### Your task
Only the lines that contain the string "last" belong in the answer; pull them from the records.

### Source material
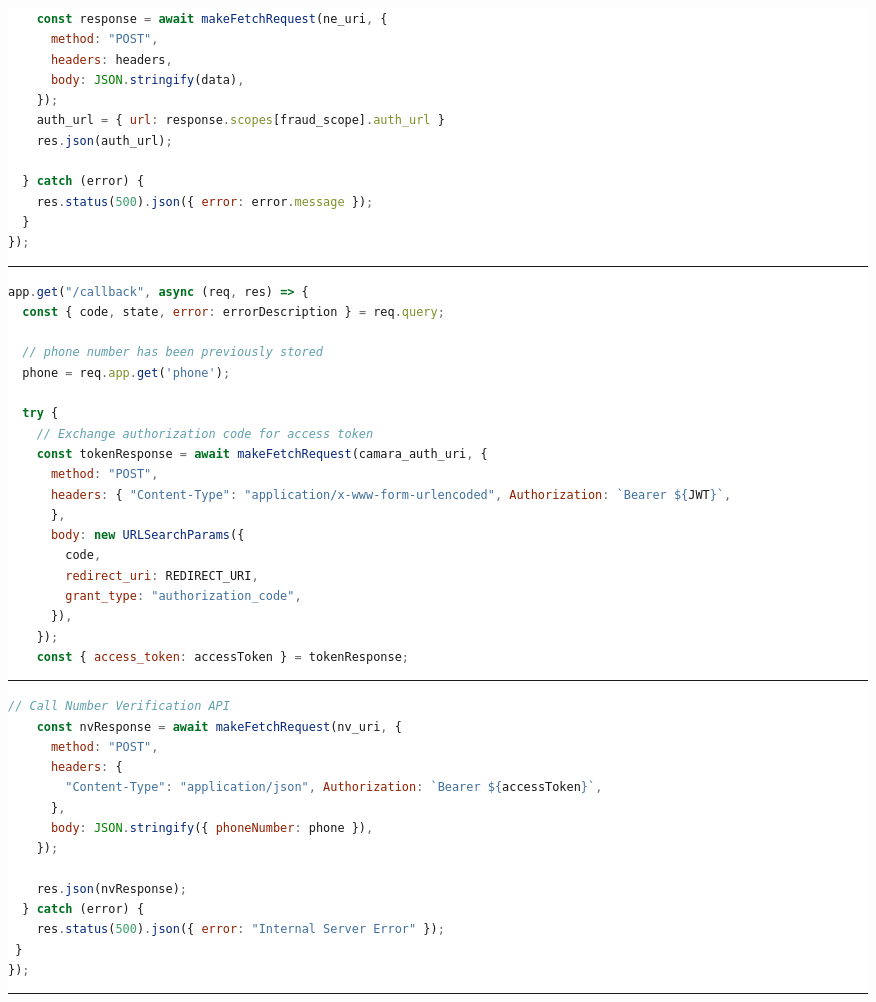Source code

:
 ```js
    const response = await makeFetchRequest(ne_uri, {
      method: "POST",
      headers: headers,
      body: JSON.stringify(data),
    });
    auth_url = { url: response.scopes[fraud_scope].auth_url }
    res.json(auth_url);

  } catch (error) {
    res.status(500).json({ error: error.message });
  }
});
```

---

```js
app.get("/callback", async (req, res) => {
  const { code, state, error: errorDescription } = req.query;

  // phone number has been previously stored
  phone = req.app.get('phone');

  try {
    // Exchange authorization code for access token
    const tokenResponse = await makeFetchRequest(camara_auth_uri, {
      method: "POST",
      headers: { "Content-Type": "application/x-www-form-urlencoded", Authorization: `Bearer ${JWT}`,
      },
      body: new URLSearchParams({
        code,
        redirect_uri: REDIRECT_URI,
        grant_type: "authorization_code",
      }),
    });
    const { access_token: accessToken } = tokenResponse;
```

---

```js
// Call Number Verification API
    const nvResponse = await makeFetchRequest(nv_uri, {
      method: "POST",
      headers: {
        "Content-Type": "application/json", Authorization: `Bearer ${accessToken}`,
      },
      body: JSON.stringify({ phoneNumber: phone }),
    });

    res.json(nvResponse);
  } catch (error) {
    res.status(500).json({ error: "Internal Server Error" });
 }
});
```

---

--

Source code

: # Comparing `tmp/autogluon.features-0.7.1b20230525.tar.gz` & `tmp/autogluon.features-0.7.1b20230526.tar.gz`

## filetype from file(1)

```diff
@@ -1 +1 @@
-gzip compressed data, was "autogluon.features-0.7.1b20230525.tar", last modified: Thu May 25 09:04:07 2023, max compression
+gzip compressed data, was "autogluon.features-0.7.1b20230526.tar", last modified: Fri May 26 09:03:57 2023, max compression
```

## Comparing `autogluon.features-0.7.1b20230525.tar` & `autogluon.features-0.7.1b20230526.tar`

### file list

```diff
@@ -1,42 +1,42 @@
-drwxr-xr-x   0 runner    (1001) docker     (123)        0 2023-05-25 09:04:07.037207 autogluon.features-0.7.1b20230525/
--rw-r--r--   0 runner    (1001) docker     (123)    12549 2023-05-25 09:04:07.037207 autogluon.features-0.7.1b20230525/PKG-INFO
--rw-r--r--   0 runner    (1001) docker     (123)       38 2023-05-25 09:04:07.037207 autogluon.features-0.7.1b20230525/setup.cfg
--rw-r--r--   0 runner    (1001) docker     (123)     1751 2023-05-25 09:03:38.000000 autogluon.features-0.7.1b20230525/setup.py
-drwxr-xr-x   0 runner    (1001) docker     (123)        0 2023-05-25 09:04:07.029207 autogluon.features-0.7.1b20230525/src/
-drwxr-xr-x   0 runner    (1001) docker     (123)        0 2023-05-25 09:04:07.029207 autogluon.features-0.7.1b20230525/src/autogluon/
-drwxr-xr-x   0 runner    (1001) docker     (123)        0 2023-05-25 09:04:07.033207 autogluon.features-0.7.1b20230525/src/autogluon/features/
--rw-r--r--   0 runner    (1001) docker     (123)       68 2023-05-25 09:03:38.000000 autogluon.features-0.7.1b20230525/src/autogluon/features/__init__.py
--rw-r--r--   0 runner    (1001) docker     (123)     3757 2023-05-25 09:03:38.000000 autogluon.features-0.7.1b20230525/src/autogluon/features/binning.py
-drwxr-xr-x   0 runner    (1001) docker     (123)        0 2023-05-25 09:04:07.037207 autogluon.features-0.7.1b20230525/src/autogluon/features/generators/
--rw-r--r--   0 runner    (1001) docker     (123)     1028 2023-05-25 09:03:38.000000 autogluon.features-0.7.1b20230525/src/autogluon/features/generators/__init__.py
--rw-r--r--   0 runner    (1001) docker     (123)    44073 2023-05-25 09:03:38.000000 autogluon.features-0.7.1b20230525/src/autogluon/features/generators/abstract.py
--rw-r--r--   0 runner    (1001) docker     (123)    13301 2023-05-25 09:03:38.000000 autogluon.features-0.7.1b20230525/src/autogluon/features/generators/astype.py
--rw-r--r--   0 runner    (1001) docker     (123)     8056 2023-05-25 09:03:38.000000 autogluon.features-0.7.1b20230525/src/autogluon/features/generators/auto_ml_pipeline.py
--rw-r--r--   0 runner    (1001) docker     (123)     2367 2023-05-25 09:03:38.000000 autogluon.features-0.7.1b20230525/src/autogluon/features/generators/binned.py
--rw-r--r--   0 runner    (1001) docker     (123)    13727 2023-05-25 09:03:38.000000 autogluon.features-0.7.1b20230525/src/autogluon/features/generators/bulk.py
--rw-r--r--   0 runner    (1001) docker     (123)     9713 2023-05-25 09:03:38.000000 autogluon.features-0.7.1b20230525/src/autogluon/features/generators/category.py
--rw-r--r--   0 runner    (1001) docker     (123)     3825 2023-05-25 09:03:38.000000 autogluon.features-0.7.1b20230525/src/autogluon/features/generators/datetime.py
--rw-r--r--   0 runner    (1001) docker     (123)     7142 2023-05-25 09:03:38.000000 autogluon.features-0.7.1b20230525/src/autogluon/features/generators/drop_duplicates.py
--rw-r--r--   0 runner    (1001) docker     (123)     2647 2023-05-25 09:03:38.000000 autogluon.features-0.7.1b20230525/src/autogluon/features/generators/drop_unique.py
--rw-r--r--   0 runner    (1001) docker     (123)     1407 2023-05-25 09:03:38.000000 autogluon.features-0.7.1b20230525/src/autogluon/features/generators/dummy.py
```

### Task solution
-gzip compressed data, was "autogluon.features-0.7.1b20230525.tar", last modified: Thu May 25 09:04:07 2023, max compression
+gzip compressed data, was "autogluon.features-0.7.1b20230526.tar", last modified: Fri May 26 09:03:57 2023, max compression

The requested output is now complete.